Fourth-year College student and Newcomb Hall Building Manager Mike Provenza, who worked with Powell for three years, also thought quite highly of him. Provenza was originally hired as a building attendant, which is a position that involved working very closely with Powell.

"He was really a modest guy and he didn't really talk about himself very much -- if you wanted to get to know him, you kind of had to pry information out of him," Provenza said. "But the one thing that stuck out was that I can honestly say that he was more of an advocate for students than anyone I've met at the University."

Provenza attributed Powell's great popularity with the students to the fact that he was always willing to do anything he could to help someone else.

"He would ask if I needed a day off and he would do everything in his power to do that, including offer to work my shift himself -- he's a 64-year-old man and he's offering to close the building at two o'clock in the morning," Provenza said. "With that type of relationship, I would do everything I could to help him out because I knew that he would do the same thing for me."

With Powell gone, many noticed some differences around Newcomb.

Provenza said the building managers, who normally work shifts when Powell wasn't going to be there anyway, are still feeling the impact of not having Powell as a resource of information anymore.

"We have to ask ourselves, 'What would Larry do?' in any situation that comes up," Provenza said.

While Powell's death was the loss of a coworker and friend for many, it was also the loss of the significant amount of knowledge about Newcomb and the University that Powell carried around in his memory.

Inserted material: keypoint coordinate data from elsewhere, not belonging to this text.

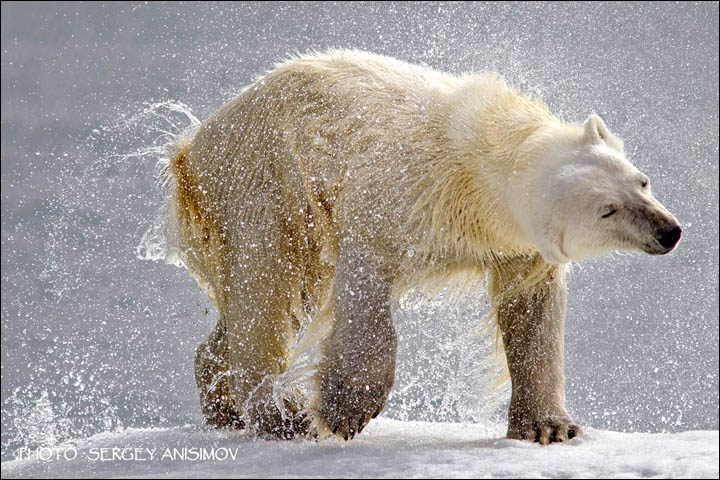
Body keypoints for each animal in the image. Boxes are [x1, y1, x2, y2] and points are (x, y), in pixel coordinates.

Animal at [160, 50, 684, 444]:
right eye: (607, 210)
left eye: (642, 181)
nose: (669, 231)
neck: (481, 155)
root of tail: (191, 146)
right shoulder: (401, 195)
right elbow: (365, 284)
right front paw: (345, 408)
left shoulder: (509, 241)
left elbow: (532, 313)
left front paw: (548, 426)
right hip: (265, 182)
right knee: (265, 285)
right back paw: (280, 414)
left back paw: (223, 401)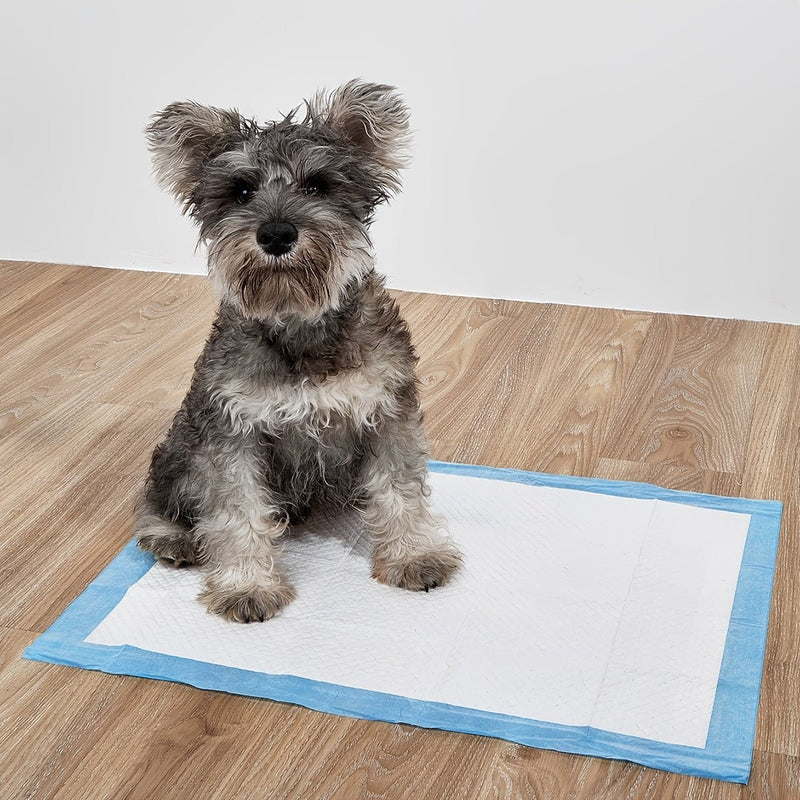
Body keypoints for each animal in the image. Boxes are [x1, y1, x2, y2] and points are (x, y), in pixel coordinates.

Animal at [136, 78, 462, 620]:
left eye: (318, 185)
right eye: (241, 191)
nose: (276, 233)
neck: (299, 326)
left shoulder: (388, 414)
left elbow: (400, 490)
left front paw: (414, 556)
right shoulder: (232, 434)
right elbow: (236, 510)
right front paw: (246, 585)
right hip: (183, 443)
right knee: (162, 497)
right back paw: (172, 538)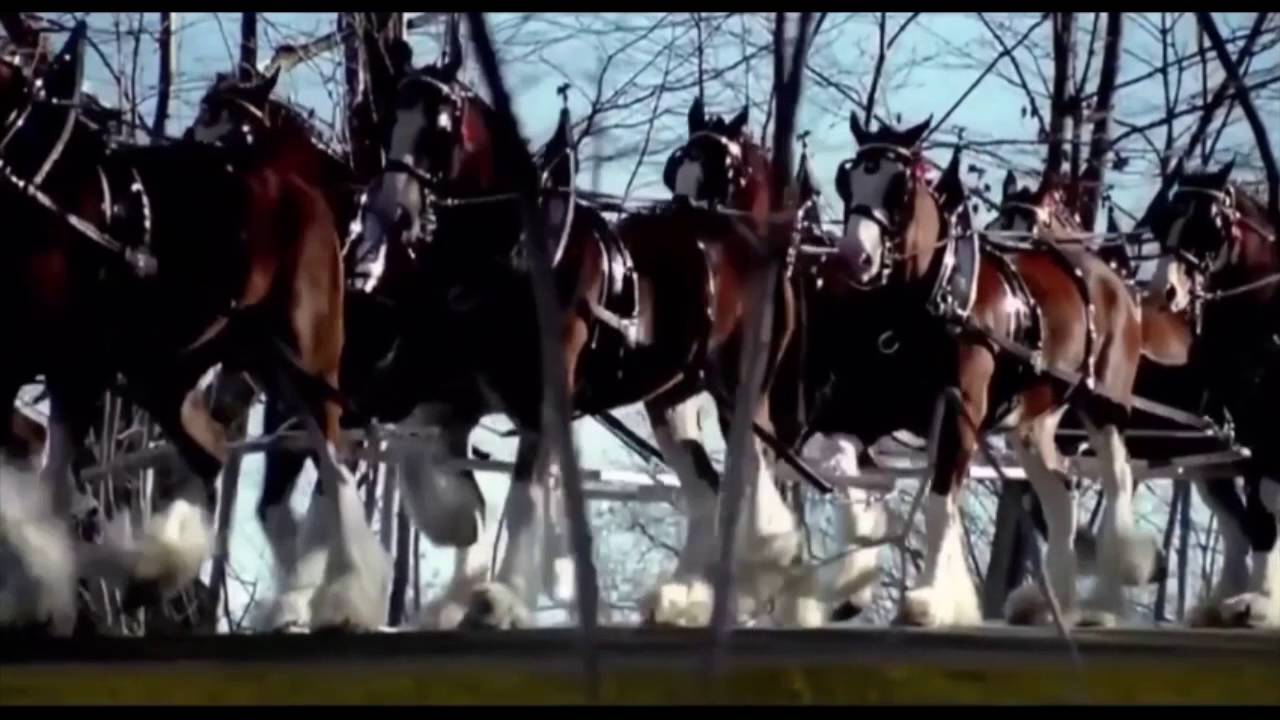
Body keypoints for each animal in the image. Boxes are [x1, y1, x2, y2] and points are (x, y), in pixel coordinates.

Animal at [0, 25, 385, 635]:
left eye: (233, 118)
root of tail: (309, 196)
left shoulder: (76, 367)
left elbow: (49, 487)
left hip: (309, 369)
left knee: (332, 471)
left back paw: (339, 597)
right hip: (172, 372)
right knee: (212, 456)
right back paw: (166, 568)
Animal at [792, 110, 1151, 628]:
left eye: (899, 186)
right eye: (850, 179)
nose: (852, 257)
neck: (928, 300)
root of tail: (1111, 276)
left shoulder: (960, 417)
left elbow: (940, 506)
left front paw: (928, 599)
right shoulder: (869, 410)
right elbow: (840, 463)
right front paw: (855, 577)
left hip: (1104, 406)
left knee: (1117, 479)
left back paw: (1104, 598)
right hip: (1032, 423)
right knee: (1060, 494)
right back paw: (1052, 601)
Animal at [1145, 162, 1279, 628]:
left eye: (1209, 225)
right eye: (1164, 222)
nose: (1162, 292)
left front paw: (1260, 603)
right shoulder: (1251, 433)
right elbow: (1257, 517)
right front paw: (1251, 601)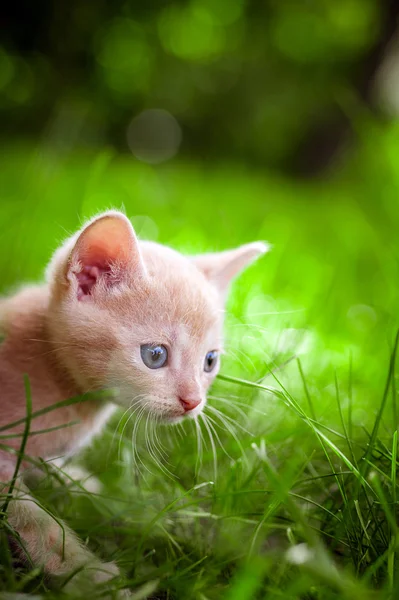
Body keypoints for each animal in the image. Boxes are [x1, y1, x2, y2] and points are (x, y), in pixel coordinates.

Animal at [0, 210, 268, 592]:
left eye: (210, 361)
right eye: (155, 355)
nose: (193, 401)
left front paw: (100, 493)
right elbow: (33, 519)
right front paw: (88, 575)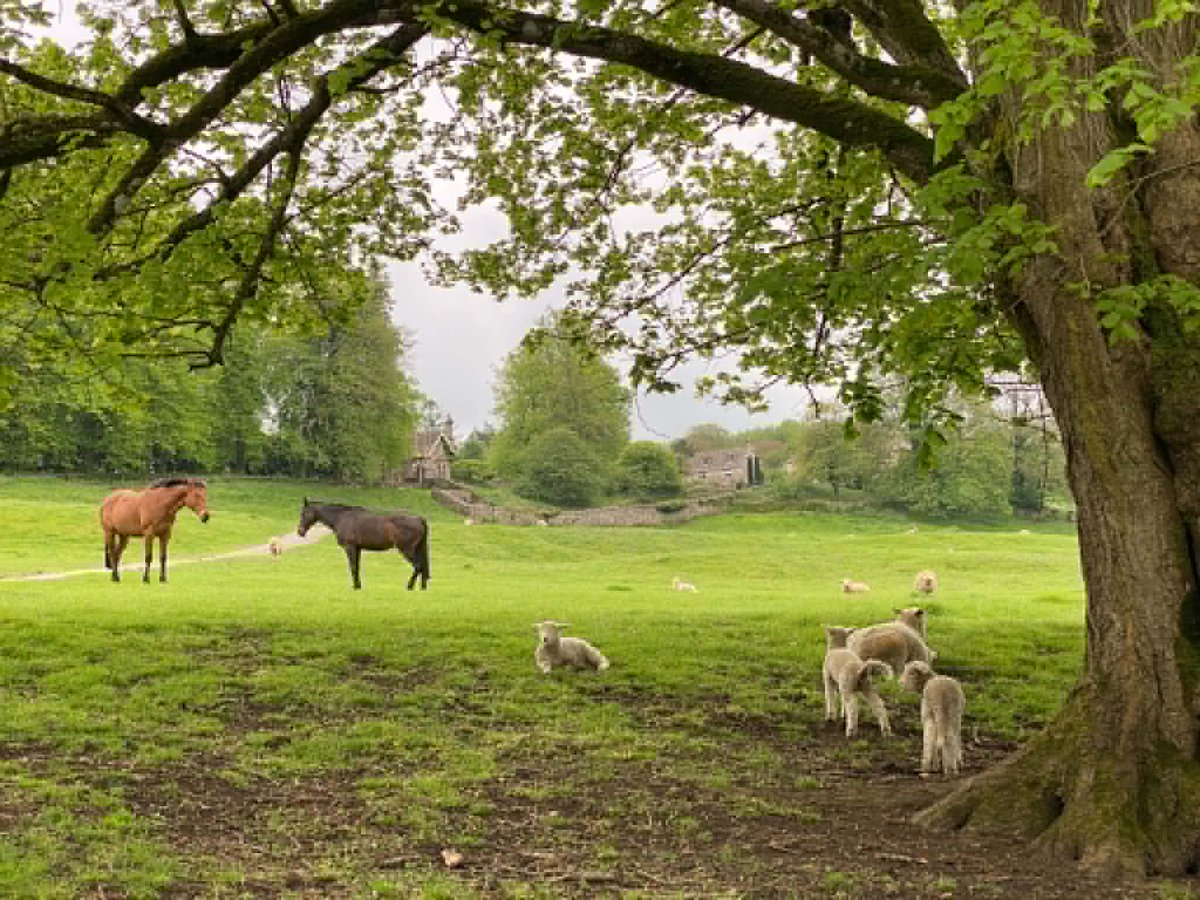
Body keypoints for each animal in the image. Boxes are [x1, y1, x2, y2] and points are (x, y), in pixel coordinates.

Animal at [296, 498, 430, 591]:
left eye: (303, 513)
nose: (300, 531)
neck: (341, 517)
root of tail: (418, 519)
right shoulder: (358, 549)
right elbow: (357, 567)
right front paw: (358, 586)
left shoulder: (350, 548)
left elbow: (353, 567)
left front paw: (355, 587)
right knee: (422, 567)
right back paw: (422, 587)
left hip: (407, 550)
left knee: (418, 566)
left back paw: (409, 586)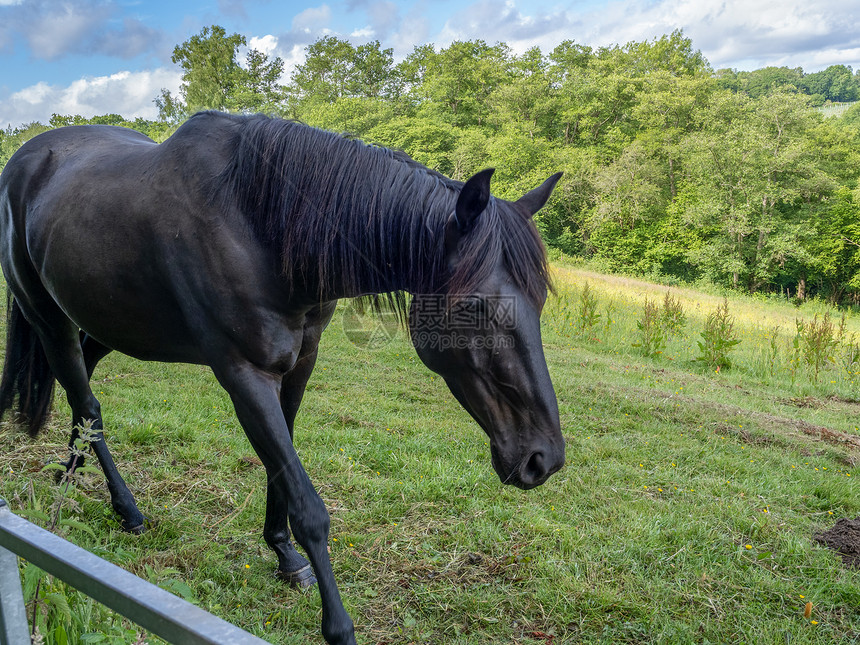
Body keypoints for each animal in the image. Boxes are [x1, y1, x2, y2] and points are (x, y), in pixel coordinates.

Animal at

"There's a lot of history in the attic of Newcomb," Provenza said. "There's really incredibly old Cav Dailys up there, yearbooks from 1895, there's really old art, just a whole lot of stuff and, a lot of it, only [Powell] knows where it is. A lot of the stuff is currently lost, and it wasn't lost before, but now that Larry's gone, it's lost because no one else knew where it was and really, no one else cared."

Powell's death is being felt throughout Newcomb Hall, but the staff has discussed plans to memorialize Powell in some way.

"When something unexpected like this happens, you need some time to grieve and reflect," Ashby said. "Now we're getting to the point where we can discuss future plans."

The students and staff have talked about having a memorial in the building to recognize him in some permanent way; there has also been talk of an annual award for a student employee in honor of him, Ashby said.

Ashby mentioned that though it is still in the planning process, he envisions the award's purpose being "to recognize whoever reflects the commitment and passion Larry exhibited during his 23 years here."

Ward said that she thought a memorial of some sort in honor of Powell would be an excellent tribute to the man who devoted so much of his life to Newcomb Hall and the University.

"He's going to be greatly missed for a long time to come," Ward said. "New students that come in next year will never have known him, but this will be a great way to keep his name alive."